The cup of happiness is dashed from my lips. Something so strange, so unexpected, has happened, that, simple as it is, I scarcely know how to set it down, or what to augur from it.
Minnie has gone!
Where--for how long for what purpose--I do not know. She has gone from her home, from me.
Early this morning, while I was waiting to see her dear face, I was thinking of something strange that occurred in the night, wondering whether it formed part of my dreaming fancies or had actually occurred. It was this:--
The house was very quiet. It was the most solemn part of the night, when troubled life is most like peaceful death. The healthfulness of dreamless sleep is denied me, as it is denied to all men whose minds are harassed. For many weeks I have not enjoyed an hour's repose, and so confused are the images that pass through my mind when I am alone, that I am often in doubt whether the scenes in which I am taking part are real or fanciful. I was in this condition last night at the time of which I am writing. While I was thinking or dreaming of Minnie and her mother, I heard a soft footfall in the room. The impression that some one was in the room was strong upon me, and when I felt a kiss upon my face, and my pillow being smoothed by a gentle hand, I was almost convinced that it was Minnie. The presence remained with me for I know not what length of time; I do not know when I lost it, or when it departed, but when I called "Minnie!" no voice answered me. When daylight came, I determined to ask Minnie if it was she who had entered my room in the night. I waited impatiently for her appearance, but she did not come. Susan came, and I asked her if Minnie was down yet; Susan had not seen her. I bade her go and tell Minnie to come to me; she returned and said that Minnie was not in bed, nor in any part of the house. As Susan told me this, she came to my bedside, and, stooping, picked up a paper which must have fallen from beneath my pillow. There was writing on it--Minnie's writing. It was addressed to me, and it told me that Minnie had left me, not from any want of love, but because she was miserable and unhappy. She said said she knew that she had been watched; that a feeling she could not control had compelled her to leave for a time; that she would write again or see me in a few days; and she begged me to believe that no one but herself was to blame for what she had done. She asked me, too, not to be anxious as to how she would live, for she had provided for that.
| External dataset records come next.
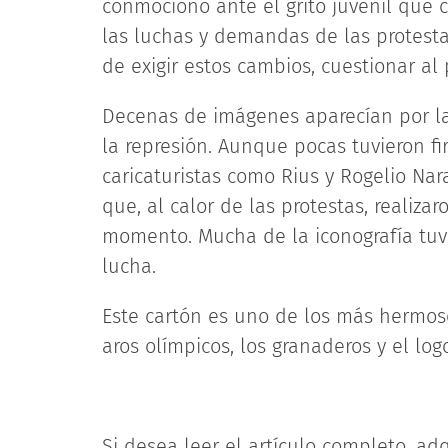
conmocionó ante el grito juvenil que 
las luchas y demandas de las protest
de exigir estos cambios, cuestionar al 
Decenas de imágenes aparecían por la
la represión. Aunque pocas tuvieron f
caricaturistas como Rius y Rogelio Na
que, al calor de las protestas, realiz
momento. Mucha de la iconografía tuvo
lucha.
Este cartón es uno de los más hermos
aros olímpicos, los granaderos y el log
Si desea leer el artículo completo, adq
The first thing I did was to desire Susan to lock the door, and on no account to allow a person to enter the room. For the thought flashed upon me, that if it were known that Minnie had left her home clandestinely, her good name would suffer. She had done a foolish thing--ay, it was a cruel thing to leave me thus; but it was done in all innocence, I am sure, and in ignorance of the world's judgment upon such an act. I, her father, must protect her good name; no breath of slander must be allowed to touch her. Therefore I judged it imperative that the secret of her departure should be known only to Susan and me. I gave Susan the letter to read, and when her tears were dried, my plan was formed. It is well for me that I have such an attached and faithful friend as Susan. Without her, I should be helpless indeed. I explained my wishes to her, and she promised to obey them implicitly--and she will. The Marvels and Dan and Ellen are to be told that Minnie cannot leave me; that my illness has increased, and I require her constant attendance. And on no pretence whatever is any one of them to be allowed to come into the room. The door is to be always locked, and when Susan goes out of the room, she is to lock the door and take the key with her. I am afraid that Susan judges Joshua even more harshly than I do; for she suggested that she should watch his movements, in the expectation that some clew might be gained. Her evidence of to-day is all in his favor. She ascertained that he went this morning direct from home to his ship; that he worked there for six hours, and that he came home direct to Ellen. No, I cannot associate him with Minnie's disappearance. I have been thinking as coherently as I could as to what is most likely the cause of her leaving home, and the most hopeful conclusion I can arrive at is this: That Minnie has an attachment for Joshua, which, in the face of his engagement with Ellen, she feels it is her duty to subdue; that it is painful to her to be a witness of Ellen's happiness; and that, fearful lest she should betray her attachment, she has left the neighborhood until Joshua has gone upon his voyage.
I am re-assured. This conclusion is reasonable as well as hopeful. I must bear with the misery of her absence--ah, how I miss her beloved face!--in the hope that my darling will return to me when he is gone, and that she will regain her peace of mind, and be to me as she has hitherto been; chastened perhaps, but not entirely unhappy.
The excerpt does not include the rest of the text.